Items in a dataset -
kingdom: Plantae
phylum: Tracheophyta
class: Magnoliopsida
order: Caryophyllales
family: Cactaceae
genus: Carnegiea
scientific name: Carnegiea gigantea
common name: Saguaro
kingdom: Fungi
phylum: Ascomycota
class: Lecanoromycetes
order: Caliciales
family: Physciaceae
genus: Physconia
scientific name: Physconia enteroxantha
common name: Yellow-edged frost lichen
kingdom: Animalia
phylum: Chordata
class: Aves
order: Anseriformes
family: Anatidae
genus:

WORK TO BE COMPLETED -
Reproduce every line listed for the items above, word for word.

EXERCISE SOLUTION -
kingdom: Plantae
phylum: Tracheophyta
class: Magnoliopsida
order: Caryophyllales
family: Cactaceae
genus: Carnegiea
scientific name: Carnegiea gigantea
common name: Saguaro
kingdom: Fungi
phylum: Ascomycota
class: Lecanoromycetes
order: Caliciales
family: Physciaceae
genus: Physconia
scientific name: Physconia enteroxantha
common name: Yellow-edged frost lichen
kingdom: Animalia
phylum: Chordata
class: Aves
order: Anseriformes
family: Anatidae
genus:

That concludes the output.